Lousteau then escorted Lucien behind the theatre through the maze of wings, corridors and staircases to the third storey and into a small room, where Nathan and Félicien Vernou arrived after them.

‘Good day or good evening, gentlemen,’ said Florine. ‘Monsieur,’ she said, addressing a short, stout man who was standing in a corner, ‘these gentlemen are the arbiters of my destiny; they hold my future in their hands. But by tomorrow morning, I hope, they’ll be under our table if Monsieur Lousteau hasn’t forgotten anything…’

‘Forgotten?’ said Etienne. ‘You’ll have Blondet from the
Débats
, the real Blondet, Blondet in person, in short Blondet.’

‘Oh! my dear little Lousteau! Here, I simply must give you a kiss!’ she said, throwing her arms round his neck.

At this demonstration Matifat, the stout man, looked grave. At sixteen, Florine was thin. Her beauty, like a promising flower bud, could only please such artists as prefer a sketch to a finished picture. The features of this charming actress already had all their characteristic delicacy, and she reminded one of Goethe’s Mignon. Matifat, a rich druggist from the rue des Lombards, had thought that a small-part actress in a boulevard theatre would not be expensive; but in eleven months Florine had cost him sixty thousand francs. Nothing seemed more extraordinary to Lucien than this honest and upright merchant stuck there like a statue in a corner of this ten-foot square nook, prettily papered, adorned with a swing-mirror, a couch, two chairs, a carpet, a mantelpiece, and stocked with wardrobes. A dresser had nearly finished putting the actress into a Spanish costume. The play was an imbroglio in which Florine was taking the part of a countess.

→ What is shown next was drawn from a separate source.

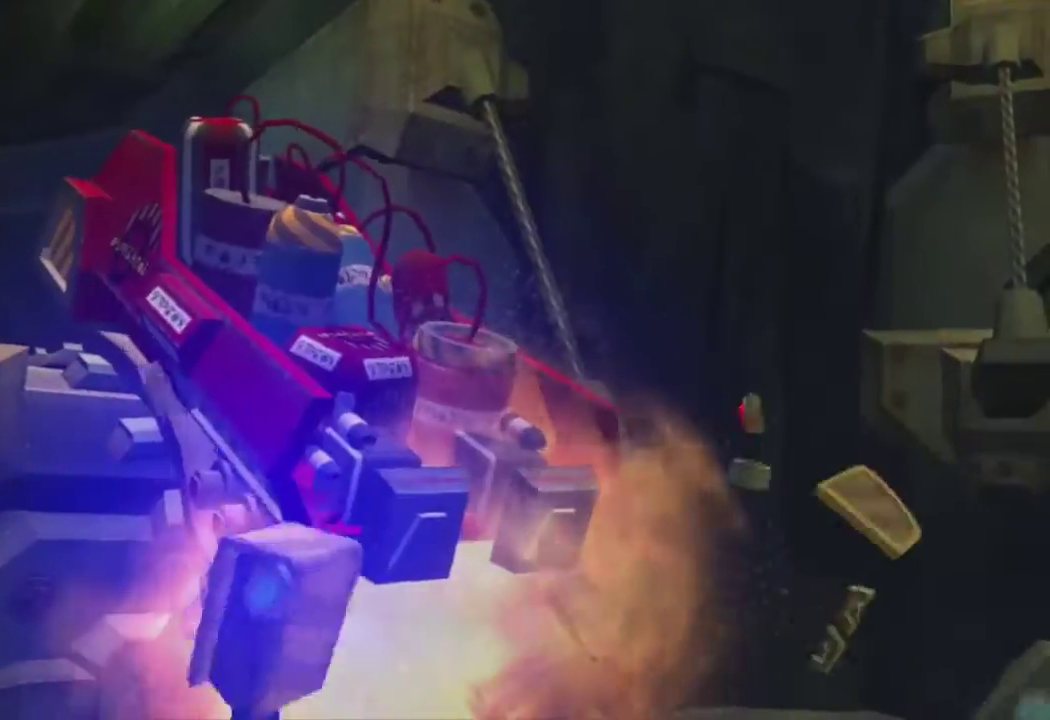
{"buttons": [], "left_stick": "center", "right_stick": "center", "events": [[17, "TRIANGLE", "down"], [83, "TRIANGLE", "up"], [133, "TRIANGLE", "down"], [183, "TRIANGLE", "up"], [250, "TRIANGLE", "down"], [267, "TRIANGLE", "up"], [317, "TRIANGLE", "down"], [367, "TRIANGLE", "up"], [433, "TRIANGLE", "down"], [500, "TRIANGLE", "up"]]}
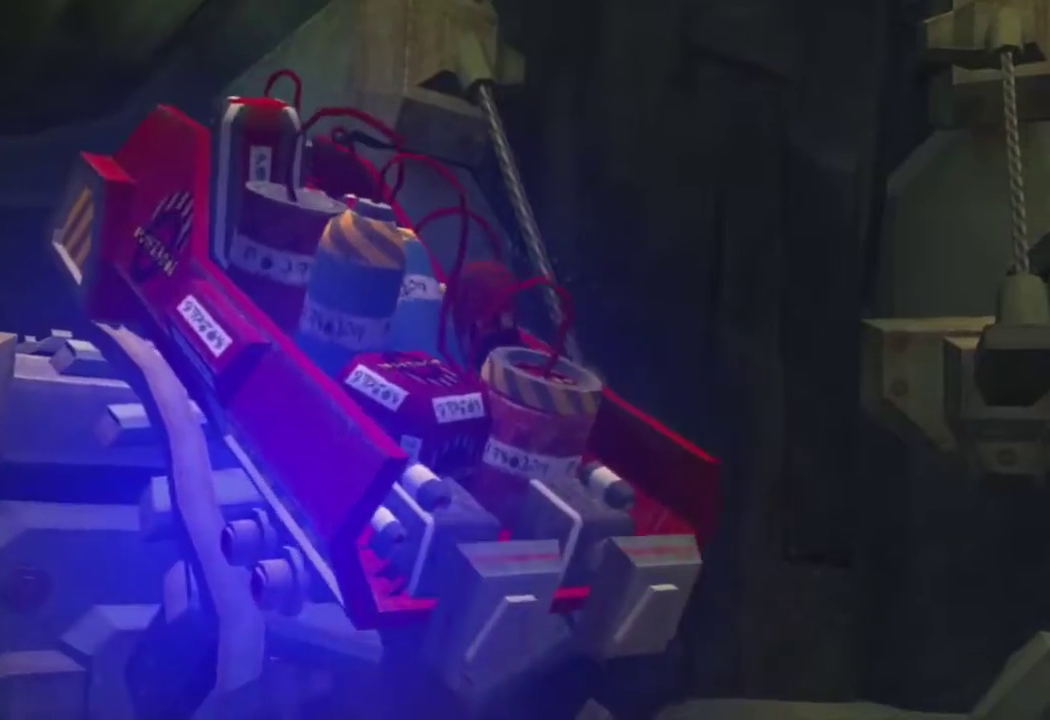
{"buttons": ["TRIANGLE"], "left_stick": "center", "right_stick": "center", "events": [[50, "TRIANGLE", "down"], [117, "TRIANGLE", "up"], [150, "TRIANGLE", "down"], [200, "TRIANGLE", "up"], [250, "TRIANGLE", "down"], [300, "TRIANGLE", "up"], [350, "TRIANGLE", "down"], [400, "TRIANGLE", "up"], [467, "TRIANGLE", "down"]]}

‘In five years’ time this creature will be the most beautiful actress in Paris,’ said Nathan to Félicien.

‘Well now, my loves,’ said Florine, turning round to the three journalists, ‘give me a good press tomorrow. In the first place, I’ve hired carriages for tonight, because I’m sending you back home as drunk as carnival revellers. Matifat has found some wines, oh! wines fit for Louis XVIII, and he’s engaged the Prussian ambassador’s chef.’

‘We have only to look at Monsieur to hope for spacious fare,’ said Nathan.

‘Well, he knows he’s entertaining the most dangerous men in Paris,’ Florine replied.

Matifat cast an anxious glance at Lucien, for the young man’s great beauty was arousing his jealousy.

‘But there’s one here I don’t know,’ said Florine, noticing Lucien. ‘Which of you has brought the Apollo Belvedere from Florence? Monsieur is as handsome as one of Girodet’s full-length portraits.’

‘Mademoiselle,’ said Lousteau. ‘This gentleman is a poet from the provinces whom I neglected to introduce to you. You are so beautiful this evening that it’s impossible to think of the trivial civilities of daily life.’

‘I suppose he must be rich if he writes poetry,’ said Florine.

‘As poor as Job,’ Lucien replied.

‘That’s some temptation for girls like us!’ said the actress.

Du Bruel, the author of the play, suddenly came in. He was a young man in a frock-coat, small and slender, with something about him of the civil servant, the man of property and the stockbroker.

‘My little Florine, you know your part well, I hope? No drying! Be careful with the scene in the second act: be caustic and subtle. Mind you say
I do not love you
in the way we agreed.’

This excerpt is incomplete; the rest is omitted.